By Cormac Lucey
There is an excited ritual for any family whose children are writing to Santa Claus with their requests for Christmas presents. Imagine how much more excitement there would be if your children were sending requests to the North Pole that covered presents for the next 10 years?
It’s a similar ritual for politicians who get to prepare a 10-year national development plan. It’s as though all their Christmases have come at once. What previously seemed impossible suddenly appears not just possible but probable. With our governing politicians we don’t just get something as mundane as a letter to Santa; we get a glossy report, an appealing title — Project Ireland 2040: Building Ireland’s Future — and an accompanying 109-page national development plan.
I’ve been taking my finance students through the financial statements of the recently failed Carillion company. It’s interesting to ask whether there were any signs of impending trouble. There were a number of them. However, even before I got to them, there were more obvious aspects of the Carillion report which immediately raised my Montgomery C Burns-like hackles: lots of glossy photographs, fancy diagrams and smooth words.
Contrast the Carillion financial statements with those of Ryanair: no glib diagrams, just simple and straightforward language. The public relations gurus have been kept in their place at Ryanair. But they’re running the show in government.
Which genius came up with opening lines of the new plan’s executive summary?
“Project Ireland 2040 is the government’s overarching policy initiative to make Ireland a better country for all of us, a country that reflects the best of who we are and what we aspire to be. Project Ireland 2040 is informed by the programme for a partnership government 2016, which recognises that economic and social progress go hand in hand and is made up of the national planning framework to 2040 and the national development plan 2018-2027.”
This is overarching, self-preening, bureaucratic gobbledegook.
You know the national plan is rubbish when you stumble on the very first strategic outcome, which I presume is a goal. What, pray tell, is “compact growth” in plain English? According to the plan, compact and smart urban growth will be pursued to ensure sustainable growth of more compact urban and rural settlements, supported by jobs, houses, services and amenities, rather than continued sprawl and unplanned, uneconomic growth.
It’s more marketing waffle that overrates the value of smooth talk and underrates economic substance.
The remaining nine strategic outcomes are: enhanced regional accessibility; strengthened rural economies and communities; sustainable mobility; a strong economy, supported by enterprise, innovation and skills; high-quality international connectivity; enhanced amenity and heritage; transition to a low-carbon and climate-resilient society; sustainable management of water and other environmental resources; and, finally, access to quality childcare, education and health services.
It’s Santa’s wish list to the power of 10 and expressed in political terms.
This plan conflates an increase in inputs (public monies invested) with outputs (public goals achieved). As far as politicians are concerned, the more money that gets put into something, the better it will be.

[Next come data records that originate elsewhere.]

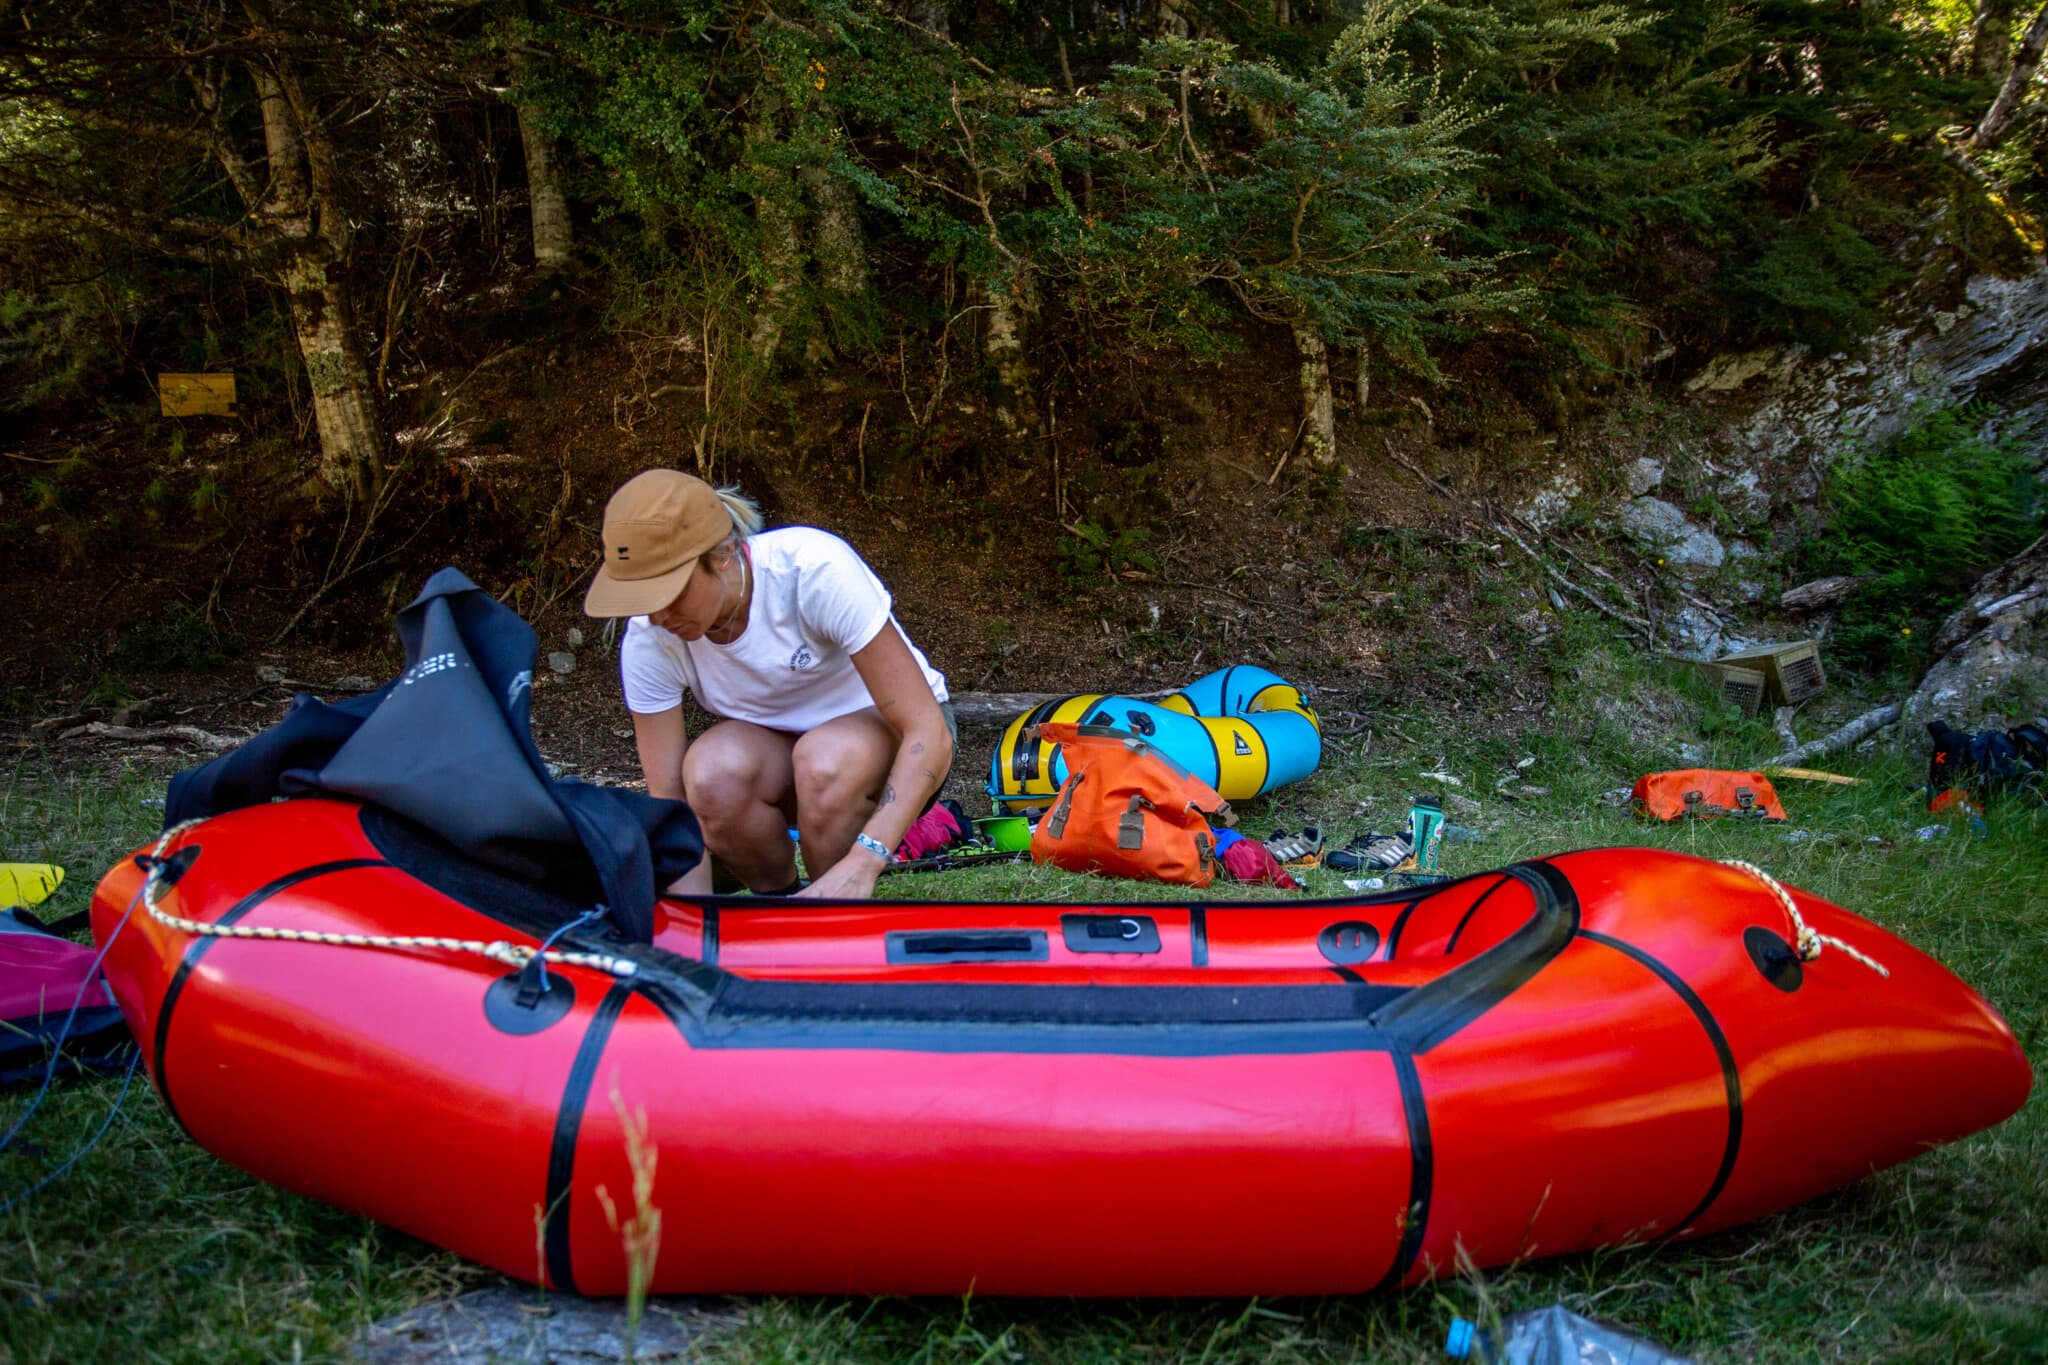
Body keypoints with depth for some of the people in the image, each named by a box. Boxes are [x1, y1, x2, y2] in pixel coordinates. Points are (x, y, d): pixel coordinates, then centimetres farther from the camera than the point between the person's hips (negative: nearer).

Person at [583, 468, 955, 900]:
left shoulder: (817, 569, -31)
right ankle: (778, 902, -2)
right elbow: (670, 804, -15)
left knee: (825, 759, -37)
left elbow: (929, 733, -32)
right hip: (777, 743, 3)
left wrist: (862, 863, -43)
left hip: (889, 726, -3)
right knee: (712, 770, -32)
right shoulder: (649, 639, -19)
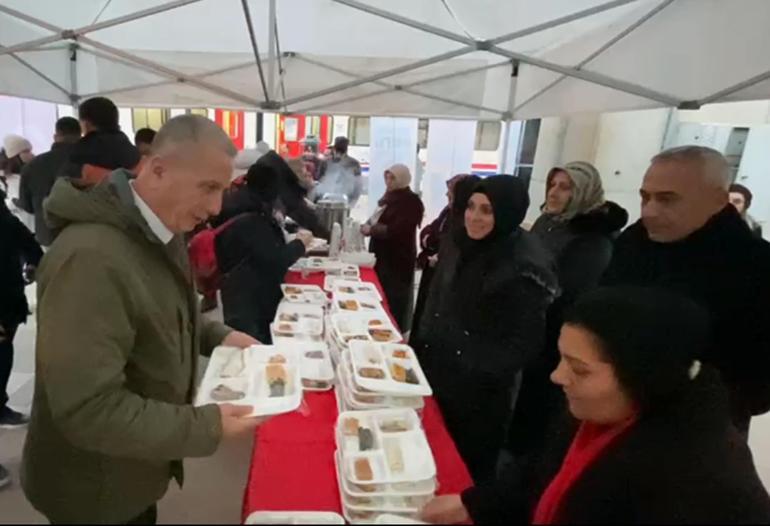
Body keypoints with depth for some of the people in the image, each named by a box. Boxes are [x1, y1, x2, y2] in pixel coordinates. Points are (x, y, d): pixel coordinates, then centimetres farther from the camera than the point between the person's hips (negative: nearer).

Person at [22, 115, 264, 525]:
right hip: (93, 490, -8)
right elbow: (89, 410, -32)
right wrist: (208, 426, -28)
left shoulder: (160, 229, -2)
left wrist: (217, 336, -4)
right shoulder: (90, 257, -34)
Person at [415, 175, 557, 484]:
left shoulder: (527, 267, -21)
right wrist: (423, 341, 8)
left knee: (469, 469, 13)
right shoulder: (462, 246, 2)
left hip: (479, 391, -6)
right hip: (437, 372, 7)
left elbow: (526, 342, -19)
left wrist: (478, 374, -19)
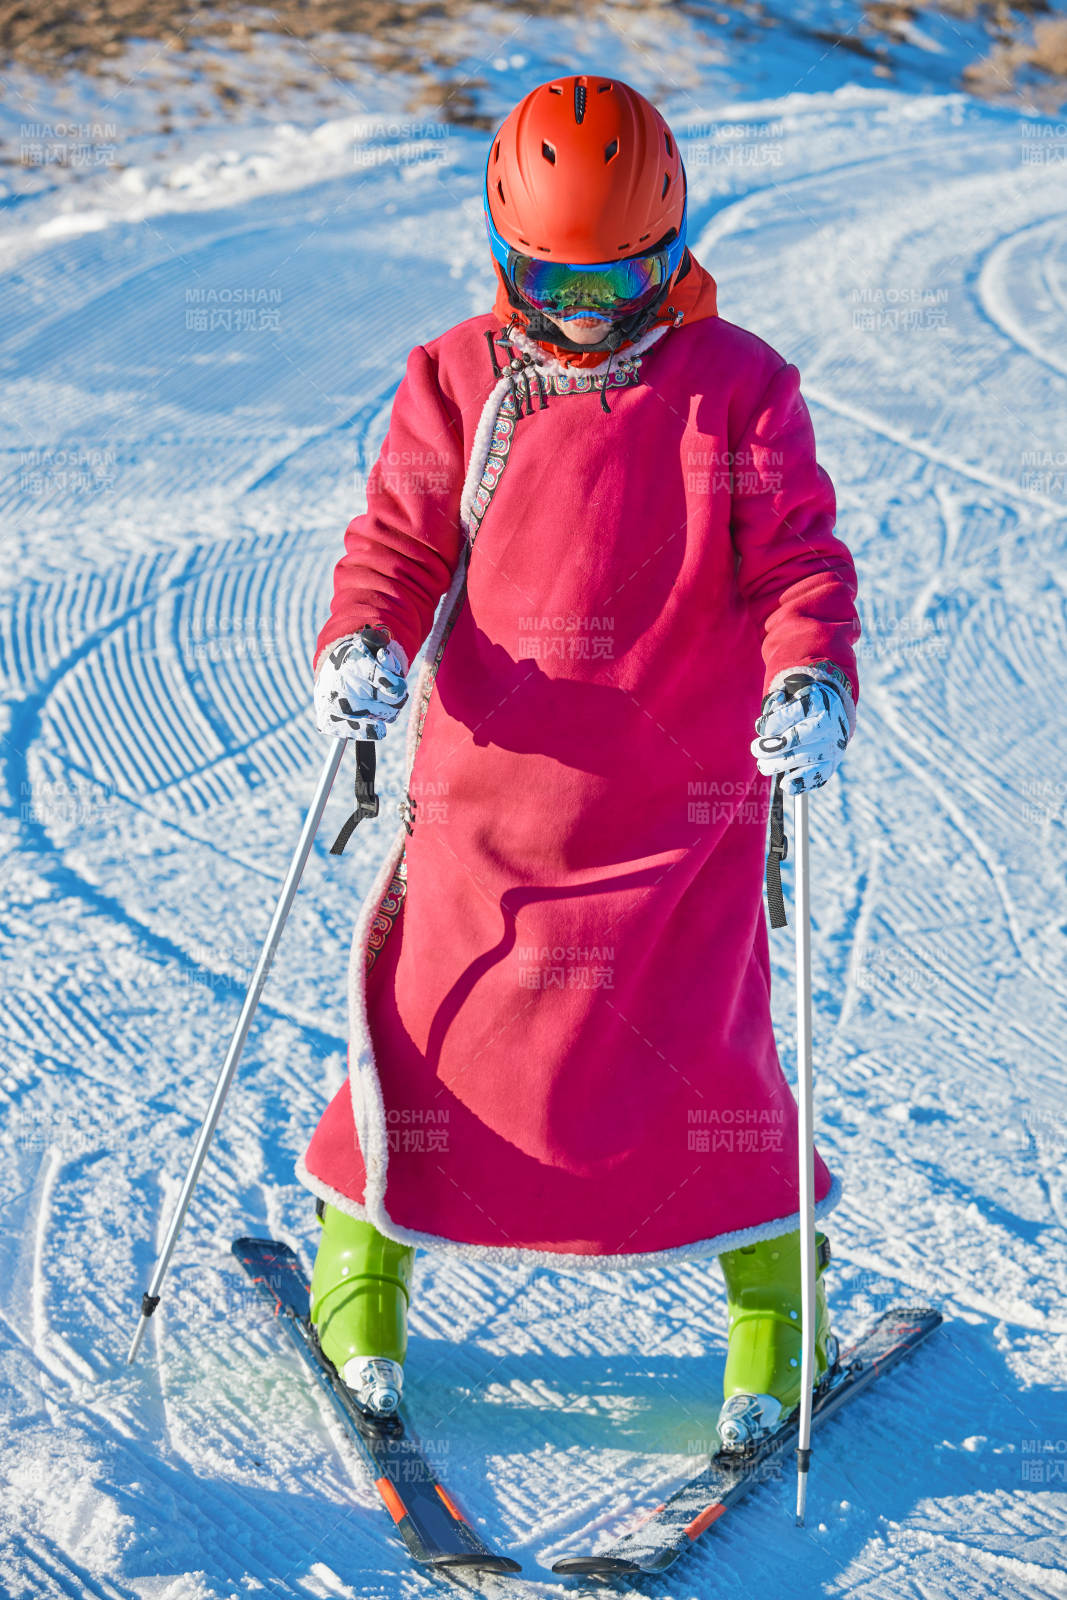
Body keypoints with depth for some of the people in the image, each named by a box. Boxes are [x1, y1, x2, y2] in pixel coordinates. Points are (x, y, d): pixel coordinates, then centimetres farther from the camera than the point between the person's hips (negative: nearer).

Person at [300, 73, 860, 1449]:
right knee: (424, 1020, 2)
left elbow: (795, 559, -1)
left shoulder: (737, 387, 0)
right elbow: (401, 538, 6)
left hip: (684, 791, -1)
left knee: (704, 1048, -3)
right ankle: (363, 1258, 26)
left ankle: (774, 1300, 19)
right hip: (488, 784, 2)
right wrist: (363, 642, -14)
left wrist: (812, 676, -20)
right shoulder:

However, consider the government spending policy on one of the new plan’s greatest priorities, rural development. Leo Varadkar commented recently on a 2016 review, which concluded that if the government provided no additional money for rail services, the funding gap would have to be eliminated by the closure of swathes of the existing rail network. The Taoiseach pledged that all rail routes in Ireland would remain open, dismissing reports of widespread closures as “old news”.
Yet rail travel is a hopelessly inflexible and expensive 19th-century technology. The annual rail survey by the National Transport Authority recorded 1,402 people travelling between Galway and Limerick on census day, November 17, 2016. That stretch cost €105m to build, indicating a capital spend equivalent to €75,000 per passenger being carried. How is this considered a sensible use of public monies?
While the government lavishes money on old technology, rural Ireland suffers from a lack of new technology. As far back as 2010, Eamon Ryan, while communications minister, announced the national broadband scheme, saying: “For too long, rural Ireland has been without this essential service . . . Quality of life will improve for rural residents and communities will be strengthened.”
Eight years on, rural Ireland still suffers from a large broadband deficit and the current communication minister’s scheme to put this right is wobbling.
Sisyphus was the Greek king who was punished for his self-aggrandisement by being forced to roll an immense boulder up a hill, only for it to roll down when near the top, repeating this action for eternity. There must be some people in the Department of Finance wondering whether they have been condemned to a similar fate.
In January 2007, the government published the national development plan for 2007-13, Transforming Ireland: A Better Quality of Life for All. Like this month’s plan, it too featured ambitious capital investment plans, including €22bn to be spent on social and affordable housing.
Sadly, that plan fell victim to Prussian general Helmuth Graf von Moltke’s dictum that no plan of campaign survives first contact with the enemy. Or, as Mike Tyson put it more prosaically, everyone’s got a plan till they get punched in the mouth.
The 2007 spending plans ended up being severely chopped back after Ireland hit recession. There is little to suggest that the same fate won’t befall the 2018 plan when the next recession hits, as it must at some point in the next few years.